Shen Xiling

Shen Xiling (Chinese沉 西 苓; * 1904 in Hangzhou, Zhejiang, † December 19, 1940 in Chongqing) was a Chinese film director and screenwriter.

Shen Xiling learned textile dyeing before turning to art. He first completed an internship as a stage in a Japanese theater. In 1928 he returned to China and became involved in leftist theater groups, taught at two art schools and moonlighted as a window dresser.

In 1931, he accepted an offer as a production designer on the film company Tianyi to work.

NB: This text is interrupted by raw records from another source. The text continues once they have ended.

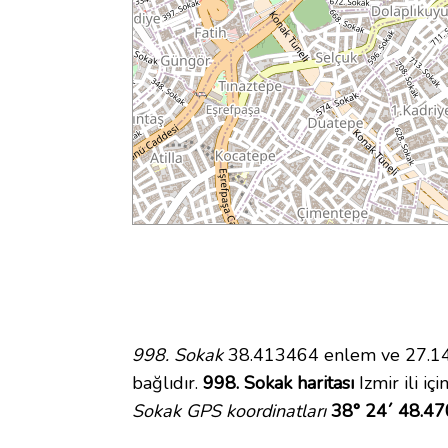
998. Sokak
38.413464 enlem ve 27.142
bağlıdır.
998. Sokak haritası
Izmir ili iç
Sokak GPS koordinatları
38° 24´ 48.47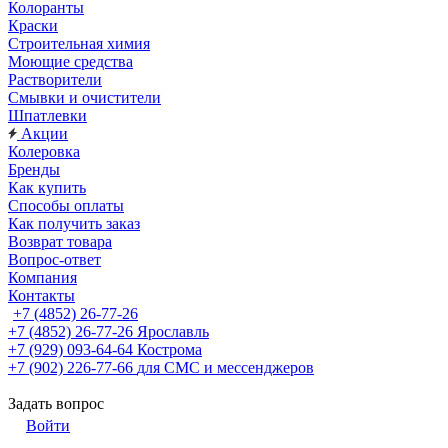
Колоранты
Краски
Строительная химия
Моющие средства
Растворители
Смывки и очистители
Шпатлевки
Акции
Колеровка
Бренды
Как купить
Способы оплаты
Как получить заказ
Возврат товара
Вопрос-ответ
Компания
Контакты
+7 (4852) 26-77-26
+7 (4852) 26-77-26
Ярославль
+7 (929) 093-64-64
Кострома
+7 (902) 226-77-66
для СМС и мессенджеров
Задать вопрос
Войти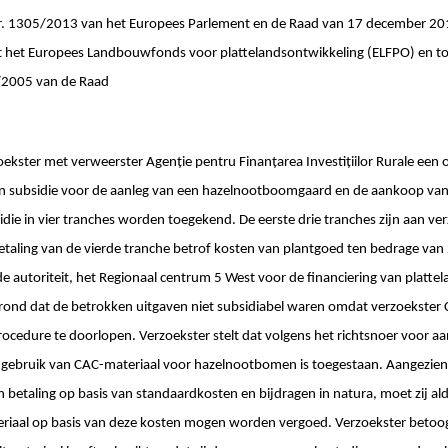
305/2013 van het Europees Parlement en de Raad van 17 december 201
it het Europees Landbouwfonds voor plattelandsontwikkeling (ELFPO) en to
/2005 van de Raad
ekster met verweerster Agenție pentru Finanțarea Investițiilor Rurale een
n subsidie voor de aanleg van een hazelnootboomgaard en de aankoop van
ie in vier tranches worden toegekend. De eerste drie tranches zijn aan ver
etaling van de vierde tranche betrof kosten van plantgoed ten bedrage van
e autoriteit, het Regionaal centrum 5 West voor de financiering van platte
rond dat de betrokken uitgaven niet subsidiabel waren omdat verzoekster 
cedure te doorlopen. Verzoekster stelt dat volgens het richtsnoer voor a
 gebruik van CAC-materiaal voor hazelnootbomen is toegestaan. Aangezie
n betaling op basis van standaardkosten en bijdragen in natura, moet zij a
riaal op basis van deze kosten mogen worden vergoed. Verzoekster betoogt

Shen wrote his first screenplay, The protest of Women, but his desire to take over the director for the film, was rejected by the studio. Shen then went to the Mingxing Film Society, where he was able in 1933 to film his screenplay. His second film Twenty- Four Hours in Shanghai (1933 ) had problems with censorship, he was released only after cuts. Shen Xiling refused indeed to publish the mangled version, but the studio consisted of economic interests on it. Despite discord he remained until 1937 when Mingxing. He was involved in the production of the most financially successful films Zi mei hua ( Twin Sisters, 1934) by Zheng Zhengqiu and The Trouble with Daughters ( 1934) by Zhang Shichuan and directed the Chinese classics of the 1930s: Homesick, Boatman 's Daughter ( both 1935) and in particular Shizi jietou ( Crossroads, 1937) with Dan Zhao and Bai Yang.

Shen then moved to Lianhua, where he was the Director of The True Story of Ah Q, is an adaptation of a famous short story by Lu Xun was promised. Due to the start of the Sino-Japanese War, the project never came off. After the capture of Shanghai by the Japanese in 1938 Shen went to Chongqing, where he was shooting for Nationalist Central Film Studio Children of China ( 1939).

Shen Xiling died in 1940 of typhoid fever.